The Pug Automatic

Rails truncate helper that handles HTML tags and entities

Written January 30, 2008. Tagged Ruby, Ruby on Rails, Hpricot.

I needed a Rails helper like truncate but that doesn't truncate in the middle of a tag or entity and doesn't leave start tags without their end tags. So

truncate_html('foo & bar baz', 9)
truncate_html('foo <b class="x">ar</b> baz', 8)


'foo &amp; ...'
'foo <b class="x">a</b>...'

and not something like

'foo &a...'
'foo <...'

Also, I made it aware of HTML in the ellipsis text, so e.g.

truncate_html(@object.description, 25, link_to(@object, "more"))

only displaces four characters (for "more") of truncated string, instead of several (for the link HTML).

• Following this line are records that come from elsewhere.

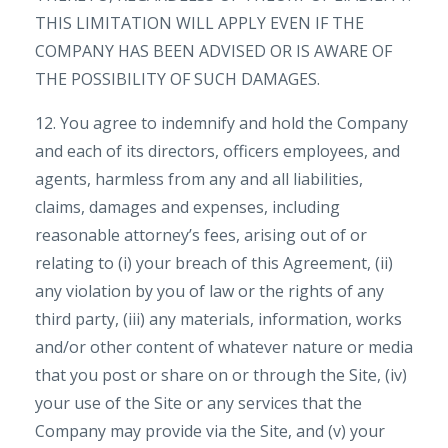
THIS LIMITATION WILL APPLY EVEN IF THE
COMPANY HAS BEEN ADVISED OR IS AWARE OF
THE POSSIBILITY OF SUCH DAMAGES.
12. You agree to indemnify and hold the Company
and each of its directors, officers employees, and
agents, harmless from any and all liabilities,
claims, damages and expenses, including
reasonable attorney’s fees, arising out of or
relating to (i) your breach of this Agreement, (ii)
any violation by you of law or the rights of any
third party, (iii) any materials, information, works
and/or other content of whatever nature or media
that you post or share on or through the Site, (iv)
your use of the Site or any services that the
Company may provide via the Site, and (v) your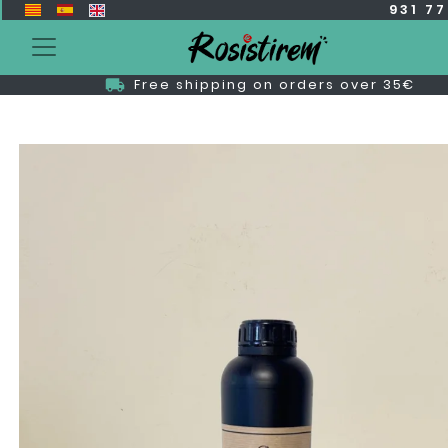
931 7
Free shipping on orders over 35€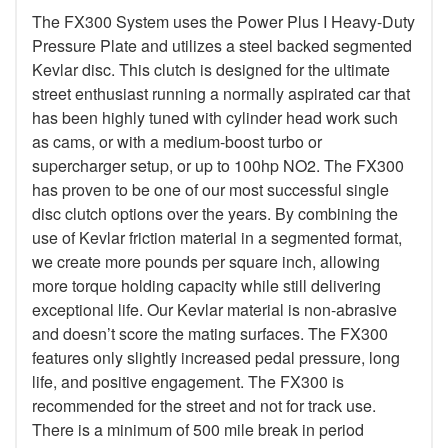
The FX300 System uses the Power Plus I Heavy-Duty
Pressure Plate and utilizes a steel backed segmented
Kevlar disc. This clutch is designed for the ultimate
street enthusiast running a normally aspirated car that
has been highly tuned with cylinder head work such
as cams, or with a medium-boost turbo or
supercharger setup, or up to 100hp NO2. The FX300
has proven to be one of our most successful single
disc clutch options over the years. By combining the
use of Kevlar friction material in a segmented format,
we create more pounds per square inch, allowing
more torque holding capacity while still delivering
exceptional life. Our Kevlar material is non-abrasive
and doesn’t score the mating surfaces. The FX300
features only slightly increased pedal pressure, long
life, and positive engagement. The FX300 is
recommended for the street and not for track use.
There is a minimum of 500 mile break in period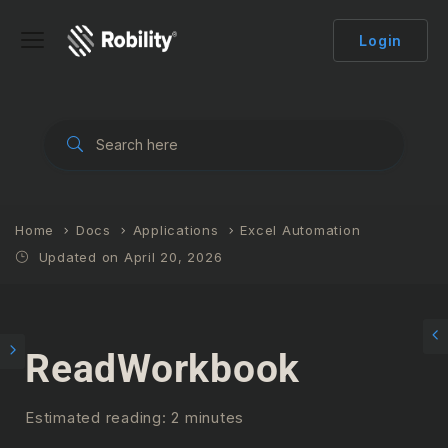
Login
Home
Docs
Applications
Excel Automation
Updated on April 20, 2026
ReadWorkbook
Estimated reading: 2 minutes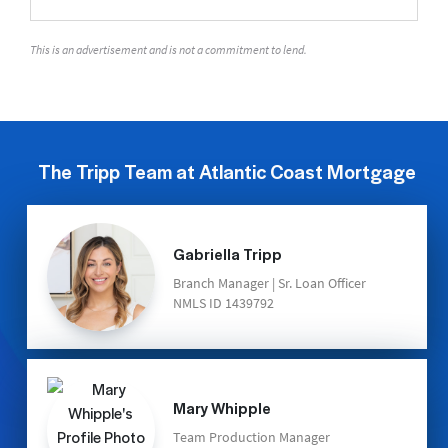
This is an advertisement and is not a commitment to lend.
The Tripp Team at Atlantic Coast Mortgage
Gabriella Tripp
Branch Manager | Sr. Loan Officer
NMLS ID 1439792
Mary Whipple
Team Production Manager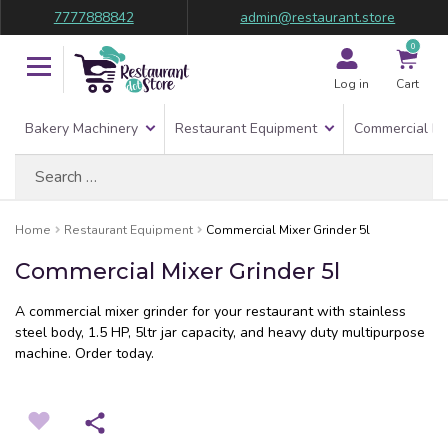
7777888842
admin@restaurant.store
0
Log in
Cart
Bakery Machinery
Restaurant Equipment
Commercial Re
Search
for:
Home
Restaurant Equipment
Commercial Mixer Grinder 5l
Commercial Mixer Grinder 5l
A commercial mixer grinder for your restaurant with stainless
steel body, 1.5 HP, 5ltr jar capacity, and heavy duty multipurpose
machine. Order today.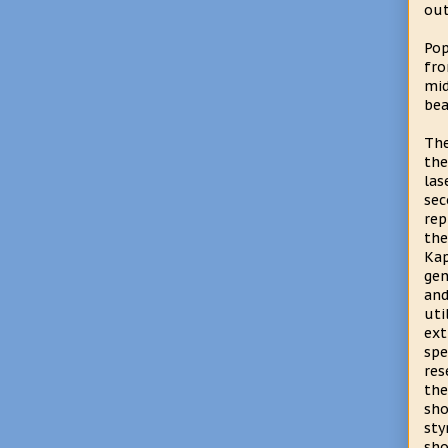
out
Pop
fro
mid
bea
The
the
las
se
rep
the
Ka
gen
an
uti
ext
spe
res
th
sho
sty
sh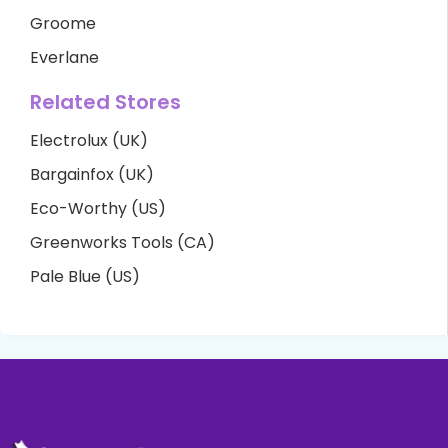
Groome
Everlane
Related Stores
Electrolux (UK)
Bargainfox (UK)
Eco-Worthy (US)
Greenworks Tools (CA)
Pale Blue (US)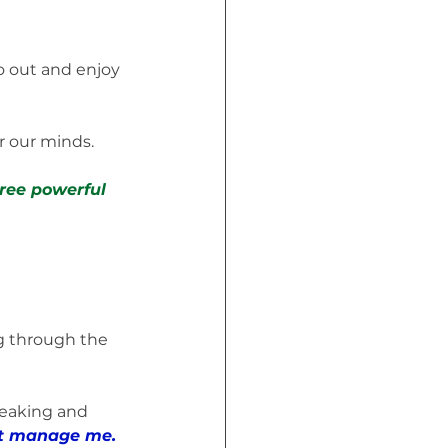
 out and enjoy 
or our minds.
ree powerful 
g through the 
eaking and 
 it manage me.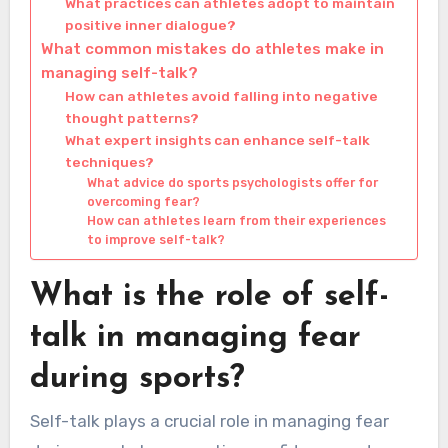
What practices can athletes adopt to maintain
positive inner dialogue?
What common mistakes do athletes make in
managing self-talk?
How can athletes avoid falling into negative
thought patterns?
What expert insights can enhance self-talk
techniques?
What advice do sports psychologists offer for
overcoming fear?
How can athletes learn from their experiences
to improve self-talk?
What is the role of self-
talk in managing fear
during sports?
Self-talk plays a crucial role in managing fear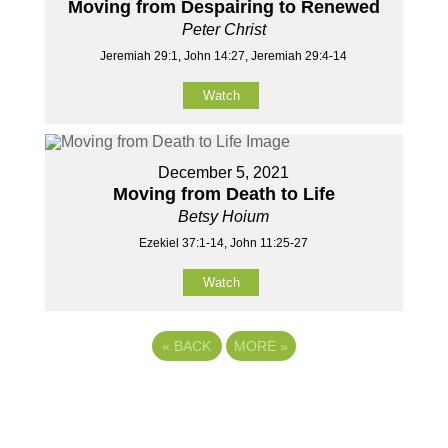
Moving from Despairing to Renewed
Peter Christ
Jeremiah 29:1, John 14:27, Jeremiah 29:4-14
Watch
December 5, 2021
Moving from Death to Life
Betsy Hoium
Ezekiel 37:1-14, John 11:25-27
Watch
«
BACK
MORE
»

Oh, and being based on Hpricot, which has a robust parser, it handles crap HTML well:

>> truncate_html(%{<i><b>foo</i></b> bar<p>baz<p>boink}, 14)
=> "<i><b>foo</b></i> bar<p>baz<p>b</p></p>..."


Get it here (highlighted source).

Save it as app/helpers/text_helper.rb and make sure you're doing

helper :all


helper TextHelper

in your ApplicationController.

Previous work

I was inspired by Mike Burns' Truncating HTML in Ruby and Joakim Andersson's response Rails + tidy + REXML. Joakim uses tidy to keep REXML from choking on malformed HTML. I suggested cleaning the HTML with Hpricot, and then figured it'd be fun to write my own helper using just Hpricot, not REXML.

My helper behaves just like the Rails helper in regard to what arguments it takes and how it interprets the max length – if the string is within limits, the full string is returned; if it's longer, the truncated string including the ellipsis is limited to the max length.